> Required action: The entries below are to be reproduced exactly, with their pictures omitted.

> Excerpted data:
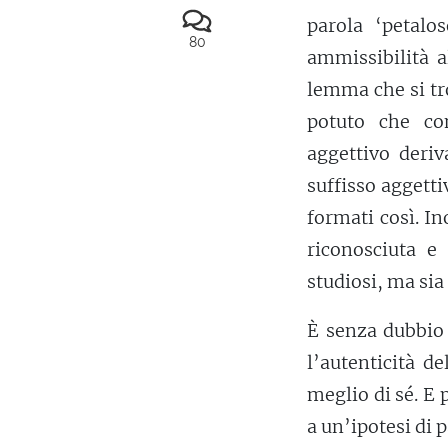
parola ‘petalo
80
ammissibilità a
lemma che si tr
potuto che co
aggettivo deriv
suffisso aggetti
formati così. In
riconosciuta e 
studiosi, ma sia
È senza dubbio 
l’autenticità d
meglio di sé. E
a un’ipotesi di 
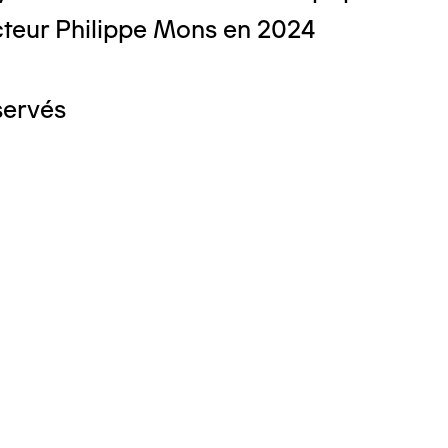
teur Philippe Mons en 2024
servés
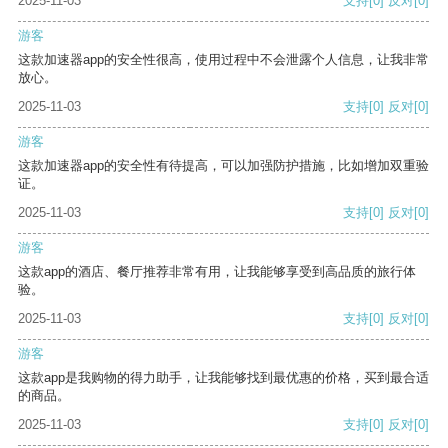
2025-11-03
支持
[0]
反对
[0]
游客
这款加速器app的安全性很高，使用过程中不会泄露个人信息，让我非常
放心。
2025-11-03
支持
[0]
反对
[0]
游客
这款加速器app的安全性有待提高，可以加强防护措施，比如增加双重验
证。
2025-11-03
支持
[0]
反对
[0]
游客
这款app的酒店、餐厅推荐非常有用，让我能够享受到高品质的旅行体
验。
2025-11-03
支持
[0]
反对
[0]
游客
这款app是我购物的得力助手，让我能够找到最优惠的价格，买到最合适
的商品。
2025-11-03
支持
[0]
反对
[0]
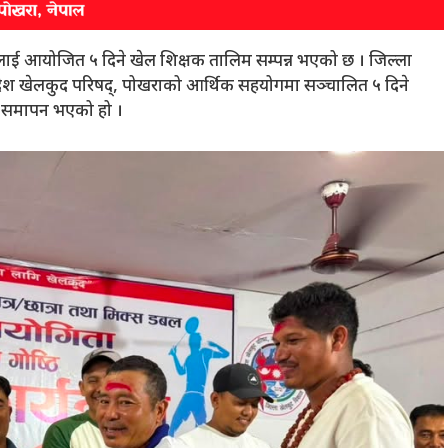
षकलाई आयोजित ५ दिने खेल शिक्षक तालिम सम्पन्न भएको छ । जिल्ला
देश खेलकुद परिषद्, पोखराको आर्थिक सहयोगमा सञ्चालित ५ दिने
लिम समापन भएको हो ।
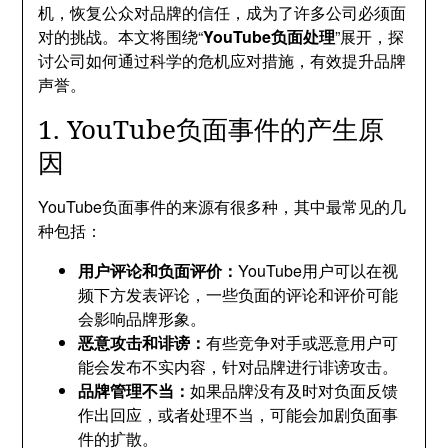
机，恢复公众对品牌的信任，成为了许多公司必须面
对的挑战。本文将围绕“
YouTube负面处理
”展开，探
讨公司如何通过科学的危机应对措施，有效提升品牌
声誉。
1. YouTube负面事件的产生原
因
YouTube负面事件的来源有很多种，其中最常见的几
种包括：
用户评论和负面评价：
YouTube用户可以在视
频下方发表评论，一些负面的评论和评价可能
会影响品牌形象。
恶意攻击和诽谤：
有些竞争对手或恶意用户可
能会发布不实内容，针对品牌进行诽谤攻击。
品牌管理不当：
如果品牌没有及时对负面反馈
作出回应，或者处理不当，可能会加剧负面事
件的扩散。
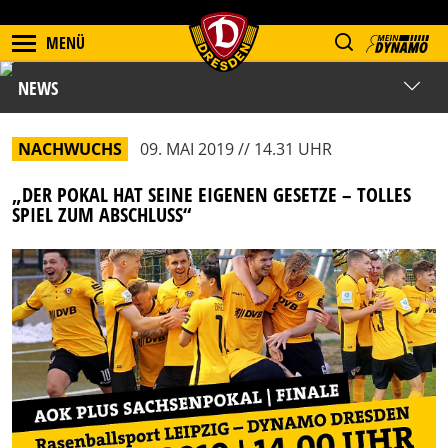
MENÜ
NEWS
NACHWUCHS
09. MAI 2019 // 14.31 UHR
„DER POKAL HAT SEINE EIGENEN GESETZE – TOLLES
SPIEL ZUM ABSCHLUSS“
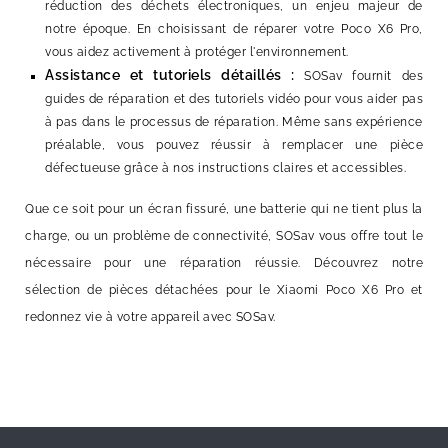
réduction des déchets électroniques, un enjeu majeur de
notre époque. En choisissant de réparer votre Poco X6 Pro,
vous aidez activement à protéger l'environnement.
Assistance et tutoriels détaillés :
SOSav fournit des
guides de réparation et des tutoriels vidéo pour vous aider pas
à pas dans le processus de réparation. Même sans expérience
préalable, vous pouvez réussir à remplacer une pièce
défectueuse grâce à nos instructions claires et accessibles.
Que ce soit pour un écran fissuré, une batterie qui ne tient plus la
charge, ou un problème de connectivité, SOSav vous offre tout le
nécessaire pour une réparation réussie. Découvrez notre
sélection de pièces détachées pour le Xiaomi Poco X6 Pro et
redonnez vie à votre appareil avec SOSav.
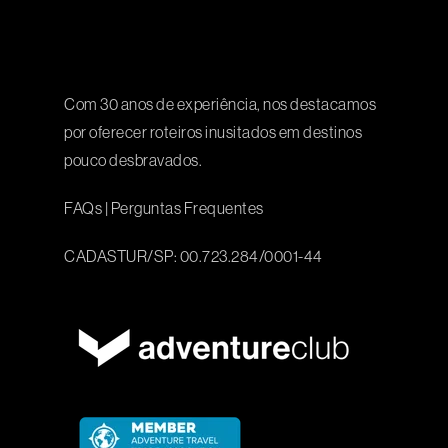
Com 30 anos de experiência, nos destacamos
por oferecer roteiros inusitados em destinos
pouco desbravados.
FAQs
|
Perguntas Frequentes
CADASTUR/SP: 00.723.284/0001-44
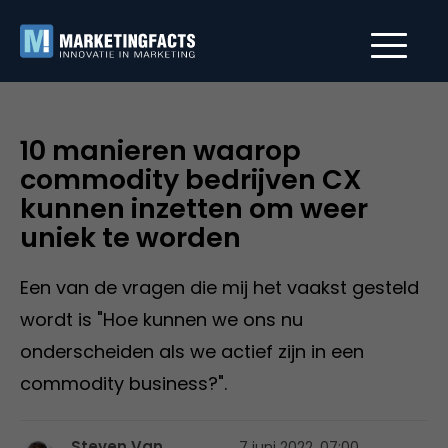
10 manieren waarop
commodity bedrijven CX
kunnen inzetten om weer
uniek te worden
Een van de vragen die mij het vaakst gesteld
wordt is "Hoe kunnen we ons nu
onderscheiden als we actief zijn in een
commodity business?".
Steven Van
7 juni 2022, 07:00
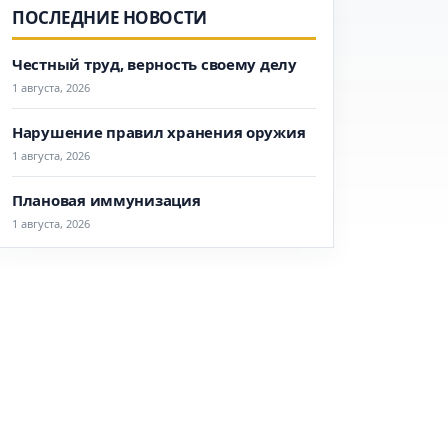
ПОСЛЕДНИЕ НОВОСТИ
Честный труд, верность своему делу
1 августа, 2026
Нарушение правил хранения оружия
1 августа, 2026
Плановая иммунизация
1 августа, 2026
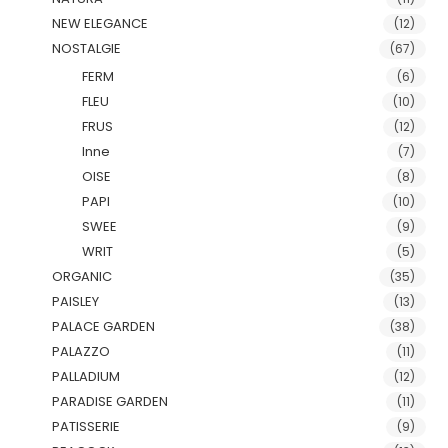
NEW ELEGANCE
(12)
NOSTALGIE
(67)
FERM
(6)
FLEU
(10)
FRUS
(12)
Inne
(7)
OISE
(8)
PAPI
(10)
SWEE
(9)
WRIT
(5)
ORGANIC
(35)
PAISLEY
(13)
PALACE GARDEN
(38)
PALAZZO
(11)
PALLADIUM
(12)
PARADISE GARDEN
(11)
PATISSERIE
(9)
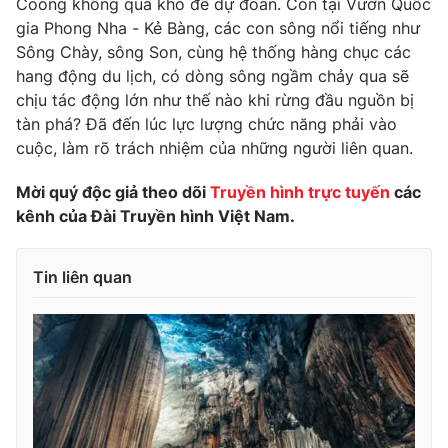
Coong không quá khó để dự đoán. Còn tại Vườn Quốc
gia Phong Nha - Kẻ Bàng, các con sông nổi tiếng như
Photo
Infographic
Sông Chày, sông Son, cùng hệ thống hàng chục các
hang động du lịch, có dòng sông ngầm chảy qua sẽ
Video
Shorts video
chịu tác động lớn như thế nào khi rừng đầu nguồn bị
tàn phá? Đã đến lúc lực lượng chức năng phải vào
VTV Money
cuộc, làm rõ trách nhiệm của những người liên quan.
VTV Thể thao
Mời quý độc giả theo dõi
Truyền hình trực tuyến
các
VTV Sức khoẻ
Bất động sản
kênh của Đài Truyền hình Việt Nam.
Thị trường 24h
Tấm lòng Việt
Tin liên quan
VTV4
Vươn mình bằng AI
VTV9
VTV8
Liên hệ tòa soạn
English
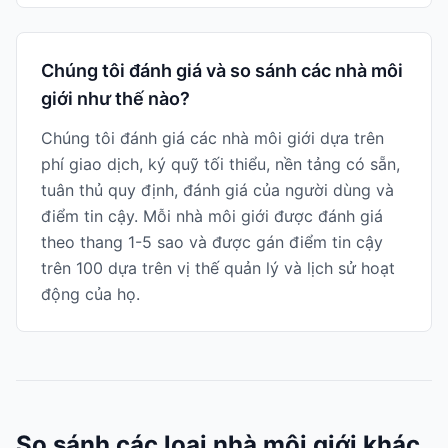
Chúng tôi đánh giá và so sánh các nhà môi
giới như thế nào?
Chúng tôi đánh giá các nhà môi giới dựa trên
phí giao dịch, ký quỹ tối thiểu, nền tảng có sẵn,
tuân thủ quy định, đánh giá của người dùng và
điểm tin cậy. Mỗi nhà môi giới được đánh giá
theo thang 1-5 sao và được gán điểm tin cậy
trên 100 dựa trên vị thế quản lý và lịch sử hoạt
động của họ.
So sánh các loại nhà môi giới khác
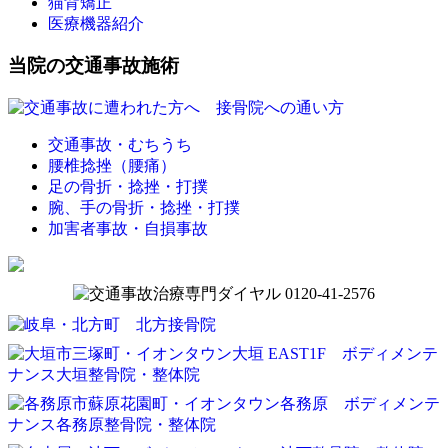
猫背矯正
医療機器紹介
当院の交通事故施術
交通事故・むちうち
腰椎捻挫（腰痛）
足の骨折・捻挫・打撲
腕、手の骨折・捻挫・打撲
加害者事故・自損事故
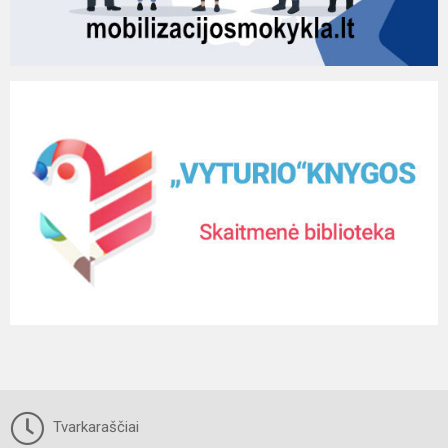
Tvarkaraščiai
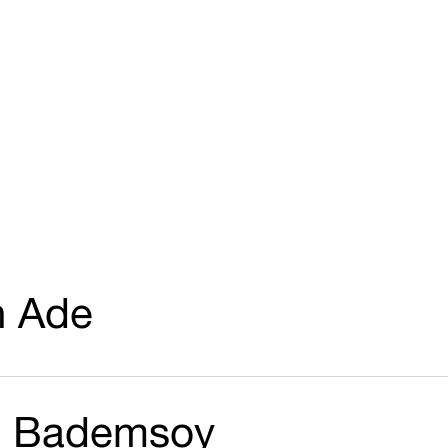
n Ade
n Bademsoy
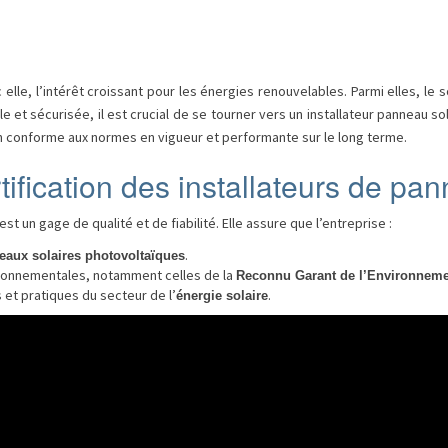
lle, l’intérêt croissant pour les énergies renouvelables. Parmi elles, le s
e et sécurisée, il est crucial de se tourner vers un installateur panneau so
ion conforme aux normes en vigueur et performante sur le long terme.
ification des installateurs de pa
est un gage de qualité et de fiabilité. Elle assure que l’entreprise :
.
eaux solaires photovoltaïques
ronnementales, notamment celles de la
Reconnu Garant de l’Environneme
 et pratiques du secteur de l’
.
énergie solaire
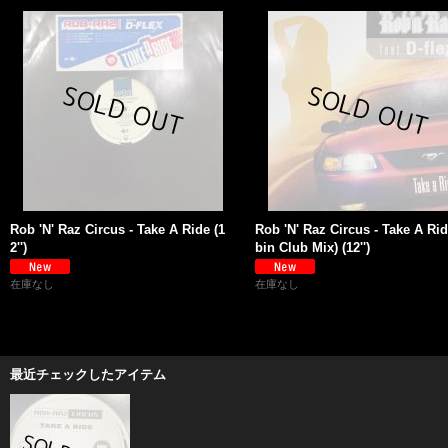
Rob 'N' Raz Circus - Take A Ride (1
Rob 'N' Raz Circus - Take A Rid
2'')
bin Club Mix) (12'')
在庫なし
在庫なし
最近チェックしたアイテム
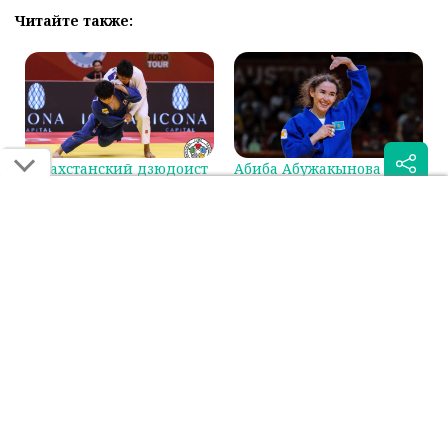
Читайте также:
Казахстанский дзюдоист
Абиба Абужакынова
сразится за бронзу на
стала первой в мировом
Гран-при в Циндао
рейтинге IJF
Была ли эта статья для вас полезной?
Сообщить об ошибке
0
0
Поделиться:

> Answer space:
parola ‘petalo
80
ammissibilità a
lemma che si tr
potuto che co
aggettivo deriv
suffisso aggetti
formati così. In
riconosciuta e 
studiosi, ma sia
È senza dubbio 
l’autenticità d
meglio di sé. E
a un’ipotesi di 
teur Philippe Mons en 2024
servés
2025-11-03
支持
[0]
反对
[0]
游客
这款加速器app的安全性很高，使用过程中不会泄露个人信息，让我非常
放心。
2025-11-03
支持
[0]
反对
[0]
游客
这款加速器app的安全性有待提高，可以加强防护措施，比如增加双重验
证。
2025-11-03
支持
[0]
反对
[0]
游客
这款app的酒店、餐厅推荐非常有用，让我能够享受到高品质的旅行体
验。
2025-11-03
支持
[0]
反对
[0]
游客
这款app是我购物的得力助手，让我能够找到最优惠的价格，买到最合适
的商品。
2025-11-03
支持
[0]
反对
[0]
षकलाई आयोजित ५ दिने खेल शिक्षक तालिम सम्पन्न भएको छ । जिल्ला
देश खेलकुद परिषद्, पोखराको आर्थिक सहयोगमा सञ्चालित ५ दिने
लिम समापन भएको हो ।
机，恢复公众对品牌的信任，成为了许多公司必须面
对的挑战。本文将围绕“
YouTube负面处理
”展开，探
讨公司如何通过科学的危机应对措施，有效提升品牌
声誉。
1. YouTube负面事件的产生原
因
YouTube负面事件的来源有很多种，其中最常见的几
种包括：
用户评论和负面评价：
YouTube用户可以在视
频下方发表评论，一些负面的评论和评价可能
会影响品牌形象。
恶意攻击和诽谤：
有些竞争对手或恶意用户可
能会发布不实内容，针对品牌进行诽谤攻击。
品牌管理不当：
如果品牌没有及时对负面反馈
作出回应，或者处理不当，可能会加剧负面事
件的扩散。
MENÜ
NEWS
NACHWUCHS
09. MAI 2019 // 14.31 UHR
„DER POKAL HAT SEINE EIGENEN GESETZE – TOLLES
SPIEL ZUM ABSCHLUSS“
réduction des déchets électroniques, un enjeu majeur de
notre époque. En choisissant de réparer votre Poco X6 Pro,
vous aidez activement à protéger l'environnement.
Assistance et tutoriels détaillés :
SOSav fournit des
guides de réparation et des tutoriels vidéo pour vous aider pas
à pas dans le processus de réparation. Même sans expérience
préalable, vous pouvez réussir à remplacer une pièce
défectueuse grâce à nos instructions claires et accessibles.
Que ce soit pour un écran fissuré, une batterie qui ne tient plus la
charge, ou un problème de connectivité, SOSav vous offre tout le
nécessaire pour une réparation réussie. Découvrez notre
sélection de pièces détachées pour le Xiaomi Poco X6 Pro et
redonnez vie à votre appareil avec SOSav.
Com 30 anos de experiência, nos destacamos
por oferecer roteiros inusitados em destinos
pouco desbravados.
FAQs
|
Perguntas Frequentes
CADASTUR/SP: 00.723.284/0001-44
10 manieren waarop
commodity bedrijven CX
kunnen inzetten om weer
uniek te worden
Een van de vragen die mij het vaakst gesteld
wordt is "Hoe kunnen we ons nu
onderscheiden als we actief zijn in een
commodity business?".
Steven Van
7 juni 2022, 07:00
ПОСЛЕДНИЕ НОВОСТИ
Честный труд, верность своему делу
1 августа, 2026
Нарушение правил хранения оружия
1 августа, 2026
Плановая иммунизация
1 августа, 2026
NEW ELEGANCE
(12)
NOSTALGIE
(67)
FERM
(6)
FLEU
(10)
FRUS
(12)
Inne
(7)
OISE
(8)
PAPI
(10)
SWEE
(9)
WRIT
(5)
ORGANIC
(35)
PAISLEY
(13)
PALACE GARDEN
(38)
PALAZZO
(11)
PALLADIUM
(12)
PARADISE GARDEN
(11)
PATISSERIE
(9)
Coong không quá khó để dự đoán. Còn tại Vườn Quốc
gia Phong Nha - Kẻ Bàng, các con sông nổi tiếng như
Photo
Infographic
Sông Chày, sông Son, cùng hệ thống hàng chục các
hang động du lịch, có dòng sông ngầm chảy qua sẽ
Video
Shorts video
chịu tác động lớn như thế nào khi rừng đầu nguồn bị
tàn phá? Đã đến lúc lực lượng chức năng phải vào
VTV Money
cuộc, làm rõ trách nhiệm của những người liên quan.
VTV Thể thao
Mời quý độc giả theo dõi
Truyền hình trực tuyến
các
VTV Sức khoẻ
Bất động sản
kênh của Đài Truyền hình Việt Nam.
Thị trường 24h
Tấm lòng Việt
Tin liên quan
VTV4
Vươn mình bằng AI
VTV9
VTV8
Liên hệ tòa soạn
English
Chúng tôi đánh giá và so sánh các nhà môi
giới như thế nào?
Chúng tôi đánh giá các nhà môi giới dựa trên
phí giao dịch, ký quỹ tối thiểu, nền tảng có sẵn,
tuân thủ quy định, đánh giá của người dùng và
điểm tin cậy. Mỗi nhà môi giới được đánh giá
theo thang 1-5 sao và được gán điểm tin cậy
trên 100 dựa trên vị thế quản lý và lịch sử hoạt
động của họ.
So sánh các loại nhà môi giới khác
猫背矯正
医療機器紹介
当院の交通事故施術
交通事故・むちうち
腰椎捻挫（腰痛）
足の骨折・捻挫・打撲
腕、手の骨折・捻挫・打撲
加害者事故・自損事故
Tvarkaraščiai
n Ade
n Bademsoy
lle, l’intérêt croissant pour les énergies renouvelables. Parmi elles, le s
e et sécurisée, il est crucial de se tourner vers un installateur panneau so
ion conforme aux normes en vigueur et performante sur le long terme.
ification des installateurs de pa
est un gage de qualité et de fiabilité. Elle assure que l’entreprise :
.
eaux solaires photovoltaïques
ronnementales, notamment celles de la
Reconnu Garant de l’Environneme
 et pratiques du secteur de l’
.
énergie solaire
Rob 'N' Raz Circus - Take A Ride (1
Rob 'N' Raz Circus - Take A Rid
2'')
bin Club Mix) (12'')
在庫なし
在庫なし
最近チェックしたアイテム
Читайте также:
Казахстанский дзюдоист
Абиба Абужакынова
сразится за бронзу на
стала первой в мировом
Гран-при в Циндао
рейтинге IJF
Была ли эта статья для вас полезной?
Сообщить об ошибке
0
0
Поделиться:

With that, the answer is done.